Parecia haver uma espécie de frustração em Steven Spielberg enquanto ele, na medida em que obtinha mais e mais sucesso em Hollywood como um dos grandes realizadores de fantasia do cinema, não conseguia obter a mesma aclamação e respeito como cineasta sério. O rótulo o incomodava.
Dessa iniciativa em não se deixar prender numa
tendência e num gênero (ao contrário do que ocorreu, por exemplo, com Alfred
Hitchcock), vinha a atitude de Spielberg em alternar trabalhos voltados para o
público infanto-juvenil e obras destinadas aos adultos, uma tática que, pode-se
dizer, ele mantém até hoje. Nesse sentido, uma das primeiras experiências de
Spielberg no campo da seriedade foi o filme “A Cor Púrpura”.
As lentes de Spielberg se voltam para a
dolorida trajetória de Celie (a sensacional Whoopy Goldberg, estreando no
cinema) que, ainda menina nova, foi violentada pelo pai e dele engravidou.

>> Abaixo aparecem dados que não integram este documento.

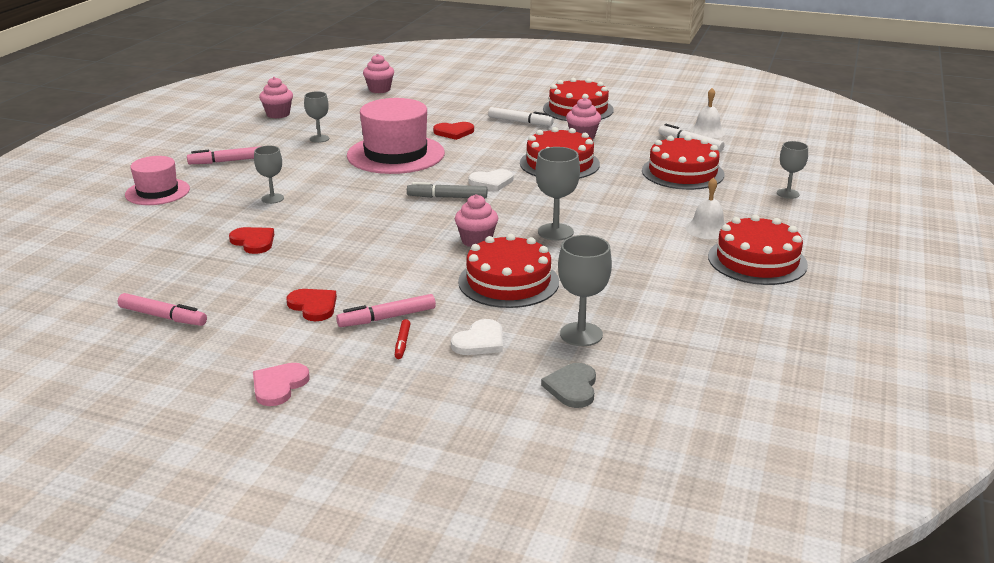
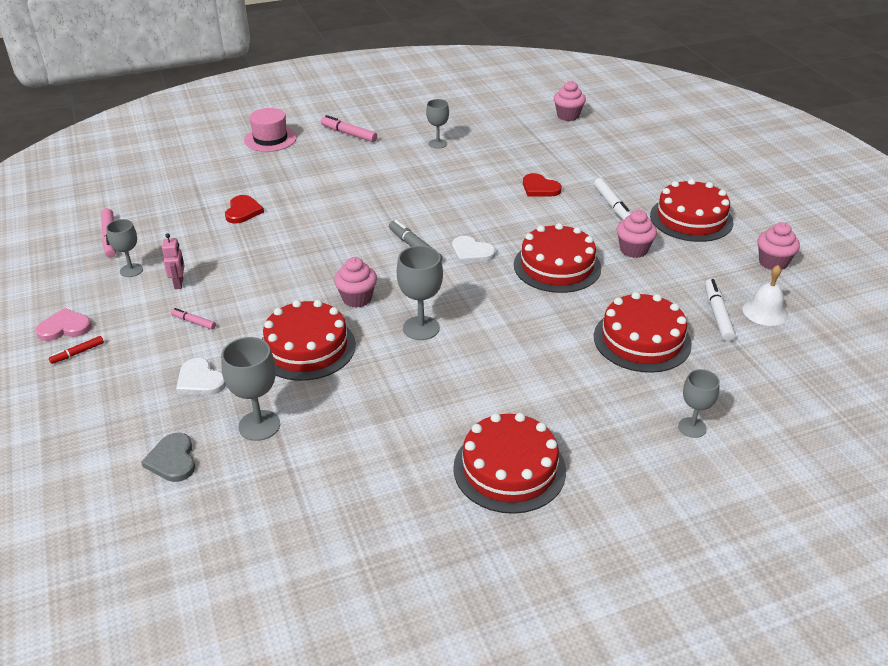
camera: 50 degrees right, 10 degrees up
(272, 198) = (315, 182): grey goblet -> grey goblet (131, 270)
(278, 114) = (454, 106): pink cupcake -> pink cupcake (773, 263)
(313, 306) = (179, 283): red heart -> pink robot
(388, 318) = (194, 322): pink marker -> pink marker, size x0.59
(395, 154) = (458, 187): pink hat -> none
(402, 343) = (165, 347): red marker -> red marker (78, 353)
(480, 341) = (200, 380): white heart -> white heart turned 45 degrees clockwise
(572, 387) = (172, 460): grey heart -> grey heart turned 75 degrees counterclockwise
(707, 229) = (537, 409): white bell -> none

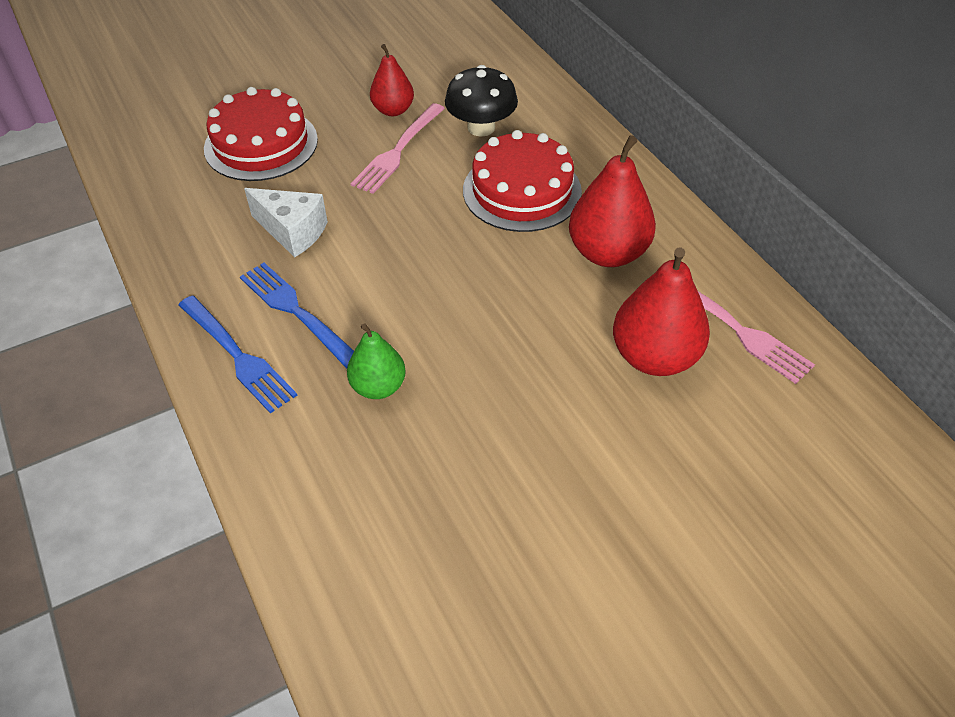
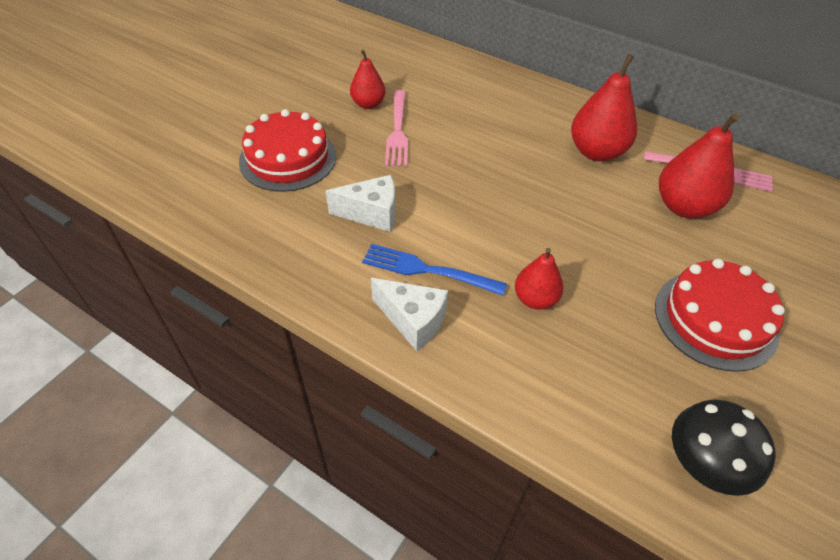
camera: 30 degrees left, 0 degrees up
(237, 355) = (413, 321): blue fork -> white cheese
(378, 386) = (535, 299): green pear -> red pear
(481, 127) = (441, 97): black mushroom -> black mushroom (704, 463)
(522, 190) = (506, 130): red cake -> red cake (715, 319)

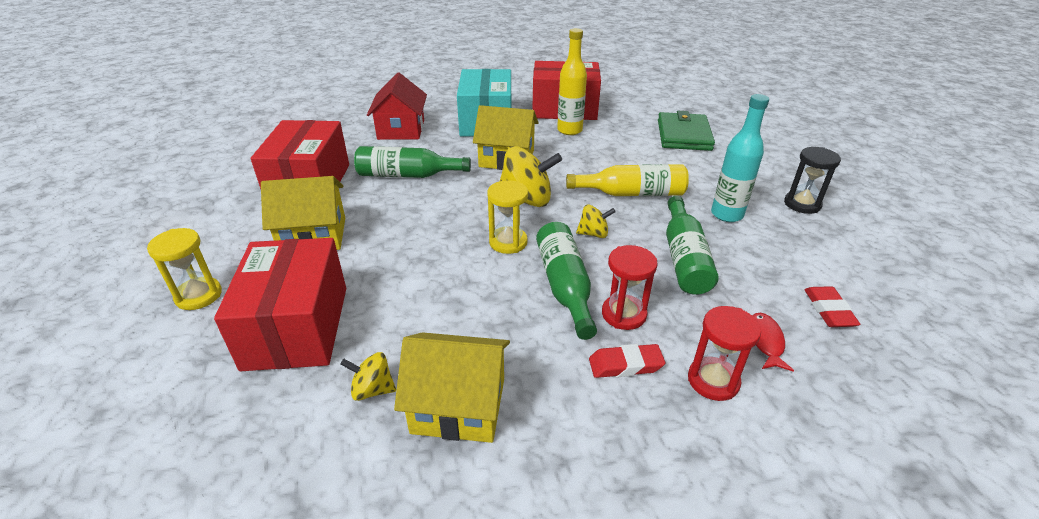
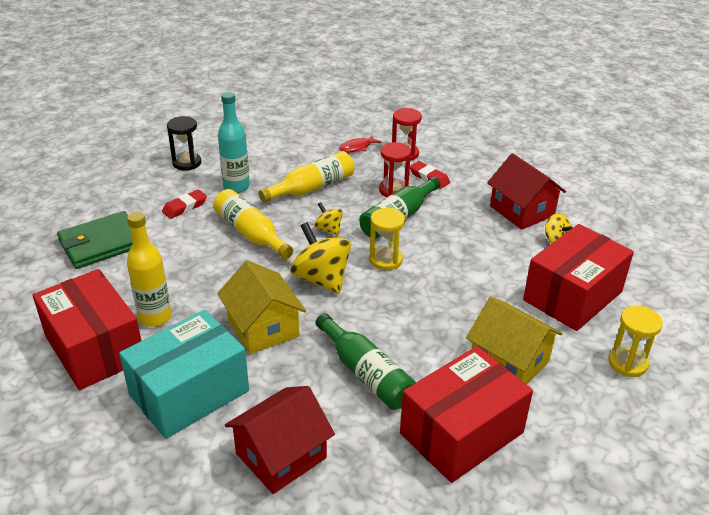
camera: 130 degrees left, 0 degrees up
(458, 405) = (522, 211): yellow house -> red house
(684, 258) = (312, 188): green bottle -> yellow bottle
(828, 310) = (306, 136): red eraser -> red eraser (185, 207)

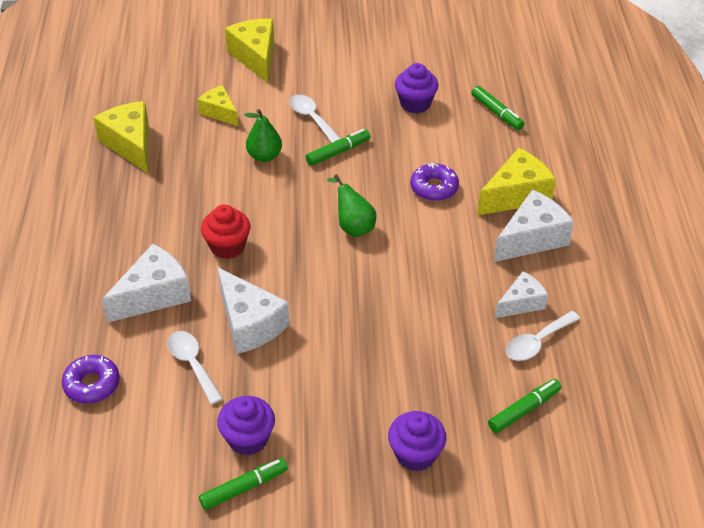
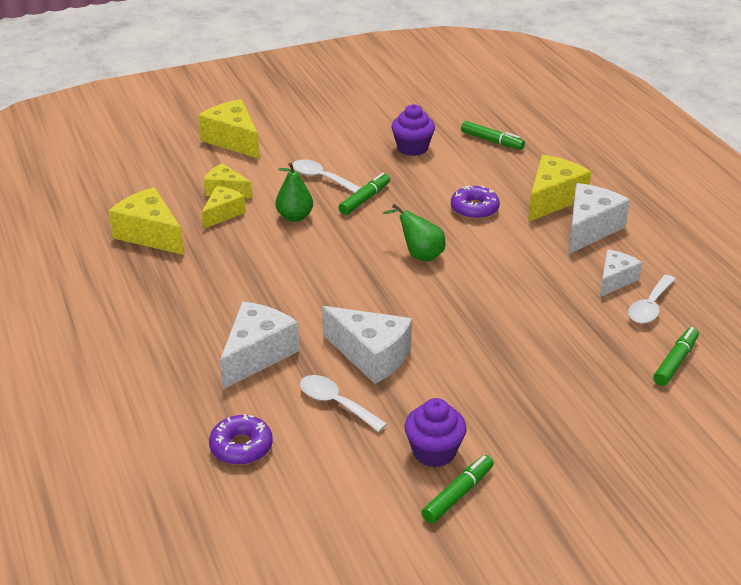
camera: 20 degrees left, 10 degrees down
(204, 137) = (223, 214): none -> yellow cheese
(227, 246) = (306, 297): red cupcake -> none
(415, 454) = (603, 422): purple cupcake -> none

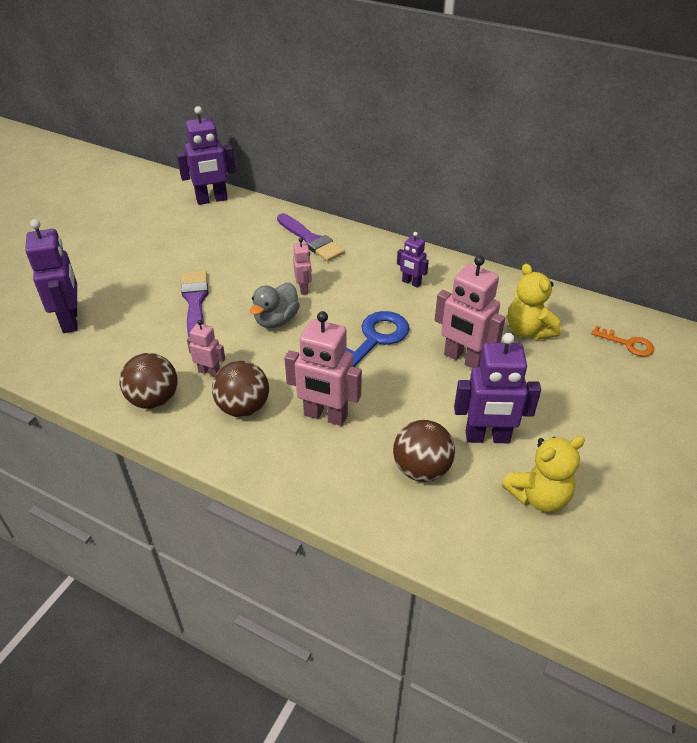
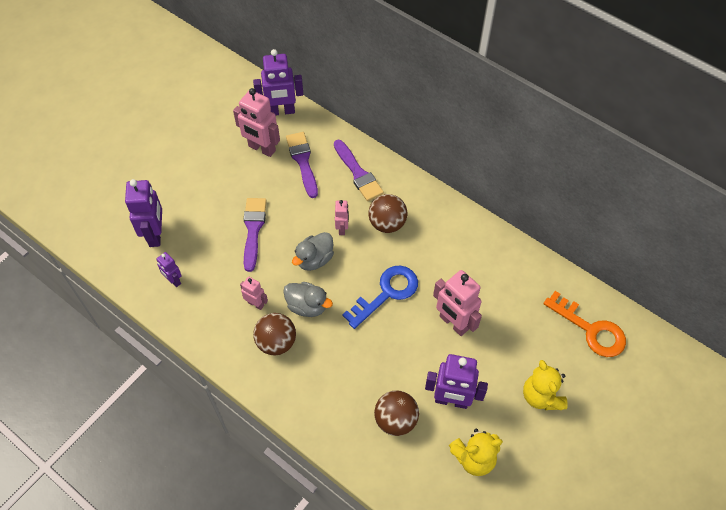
camera: 10 degrees right, 15 degrees up
(154, 399) = (212, 324): brown ball -> brown ball (387, 224)
(244, 237) = (302, 161): none -> purple brush
(276, 365) = (307, 306): none -> grey duck
(325, 416) = (335, 360): pink robot -> pink robot (261, 148)
(411, 283) = (431, 236): purple robot -> purple robot (173, 280)
(528, 330) = (514, 303): yellow teddy bear -> yellow teddy bear (541, 396)
(627, 344) = (590, 329): orange key -> orange key, size x1.79

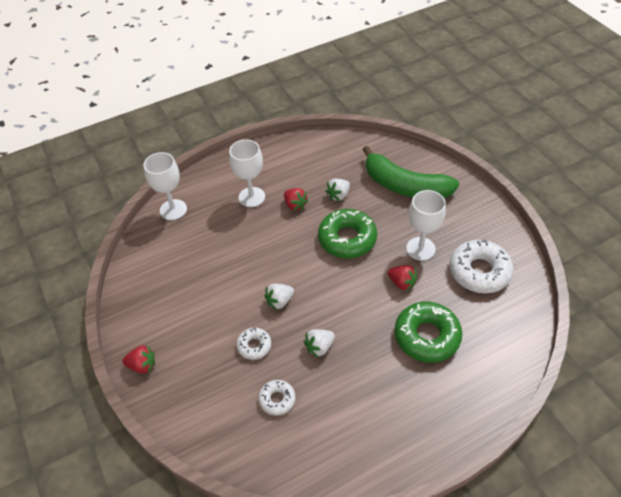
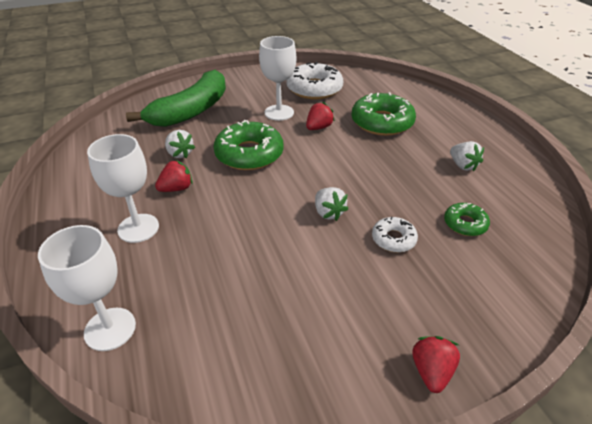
camera: 85 degrees left, 10 degrees down
(277, 399) = (465, 224): white donut -> green donut
(319, 347) = (394, 187): white strawberry -> white strawberry (463, 165)

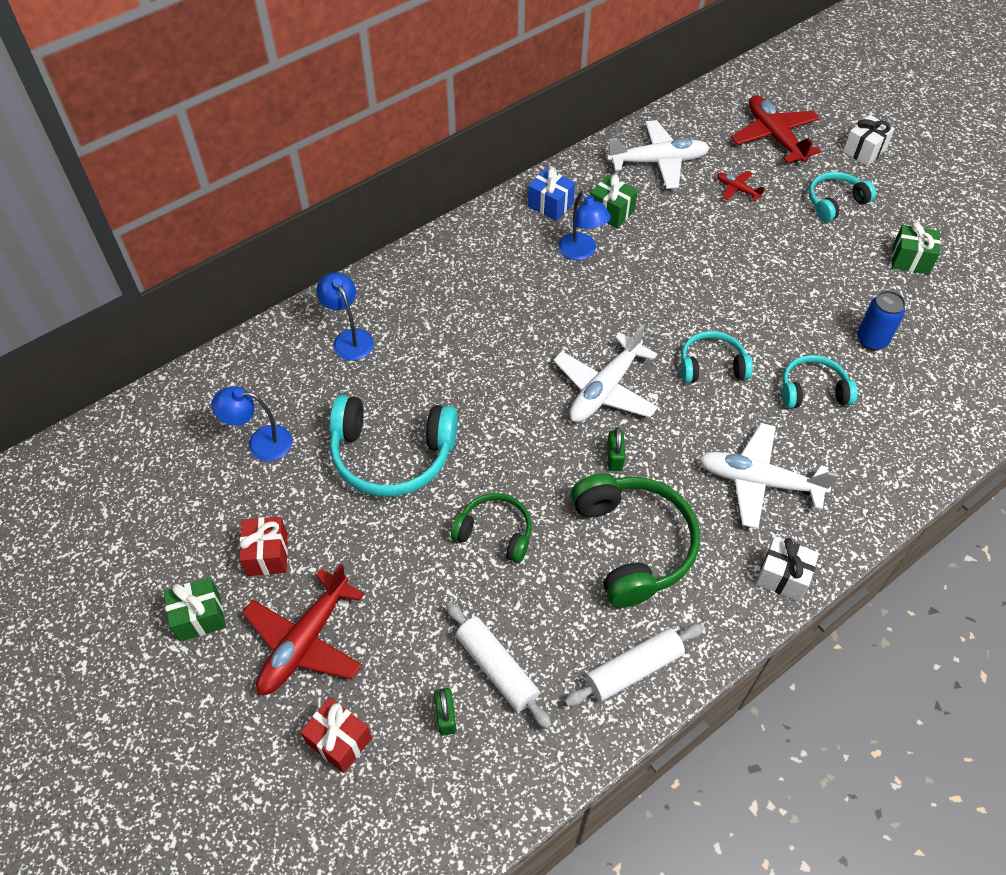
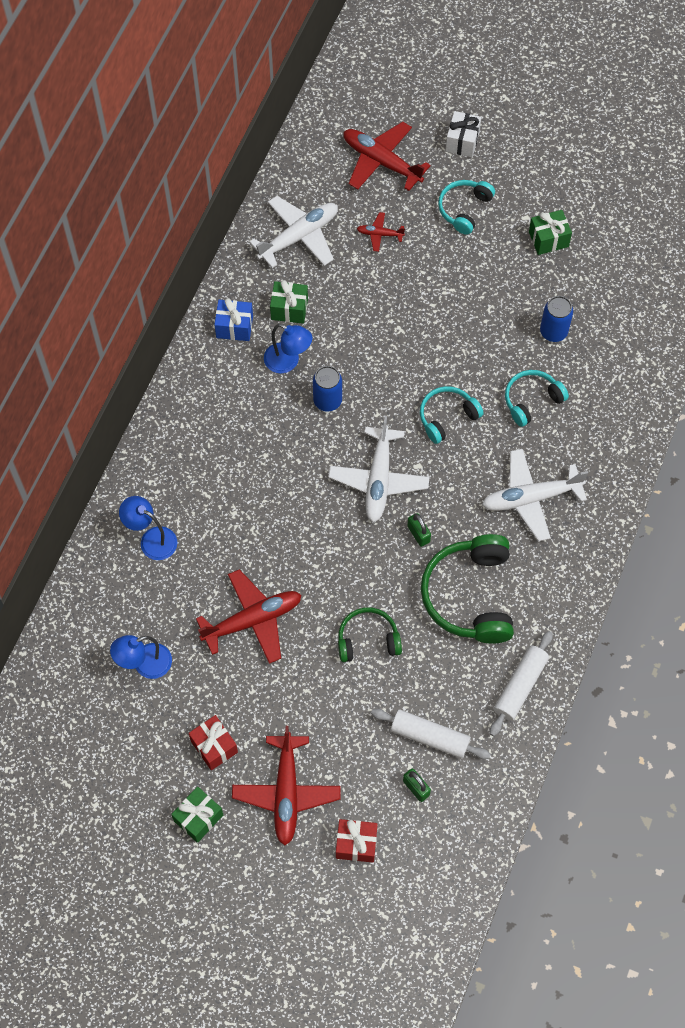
camera: 30 degrees left, 10 degrees up
(392, 455) = (253, 620): turquoise headphones -> red plane
(598, 299) = (327, 401): none -> blue can
(633, 544) = (470, 595): green headphones -> green headphones turned 135 degrees counterclockwise
(782, 576) = (583, 564): white gift -> none

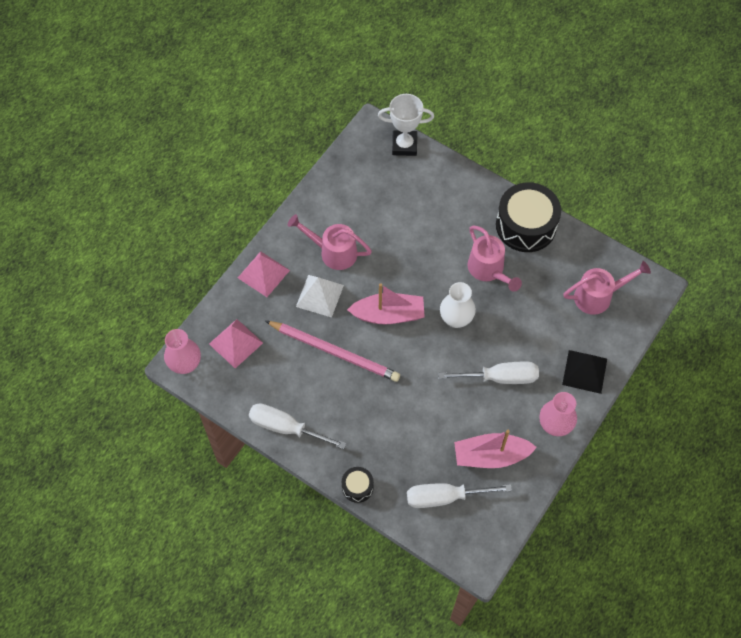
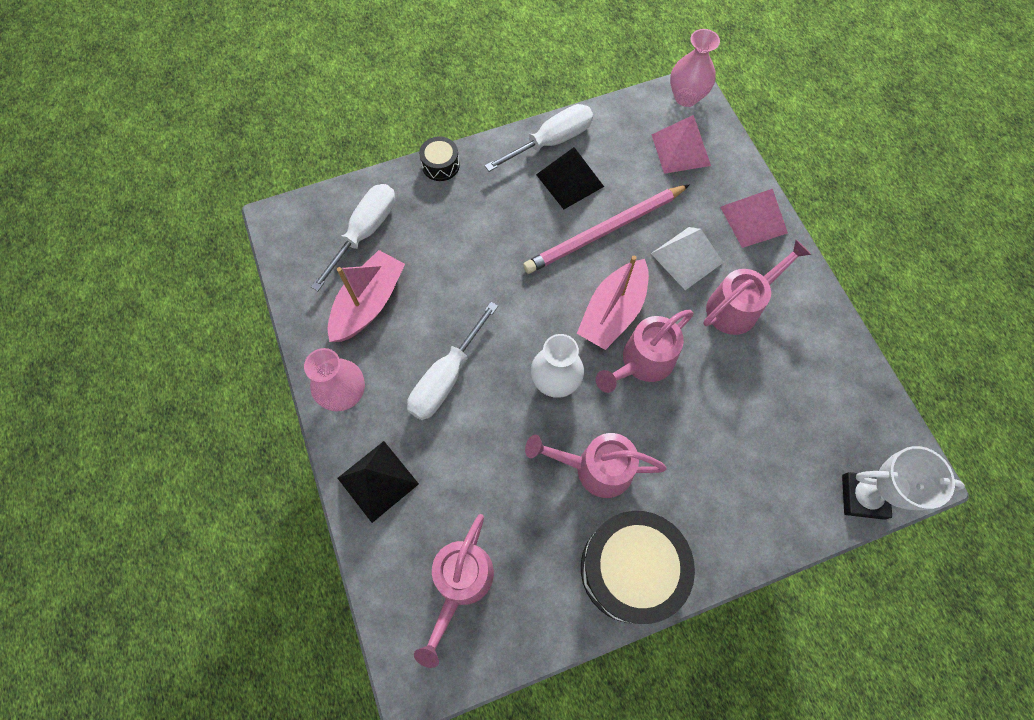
camera: 125 degrees right, 5 degrees up
(310, 396) = (569, 180): none -> black pyramid
(404, 145) = (863, 497): white trophy -> white trophy turned 60 degrees clockwise
(409, 282) = (642, 362): none -> pink watering can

Separada do filho assim que deu a luz, bem como da irmã que adorava, ela foi em
seguida vendida a um fazendeiro viúvo (Danny Glover), de quem passou a cuidar
dos filhos e da casa, numa rotina nem um pouco melhor do que a de antes: Também
o marido era bruto, insensível e rude.
Durante toda essa extensa narrativa de “A Cor
Púrpura”, o cineasta de fantasia que Spielberg sempre foi parece querer
prevalecer e se manifestar, encontrando os mais inusitados e inesperados meios
para dar até mesmo um encanto lúdico à toda sorte de infortúnios que vemos
transcorrer na tela: Ele se vale da direção de fotografia de Allen Daviau para
conceber cenas de um deslumbre visual sem par, cujas inventivas técnicas por
vezes ameaçam tornar sua trama de dor, superação e humanismo subserviente às
próprias imagens. Fosse um outro realizador e o resultado final de “A Cor
Púrpura” certamente seria bem diferente; felizmente, seu enredo tem força,
empatia e relevância para se manter sólido na percepção do público, o que
ajuda a atravessar seu potencialmente prejudicial terço final –o momento em que
as pressões dramatúrgicas mais pressionam as escolhas da condução –e manter-se
na memória como um belo e comovente registro.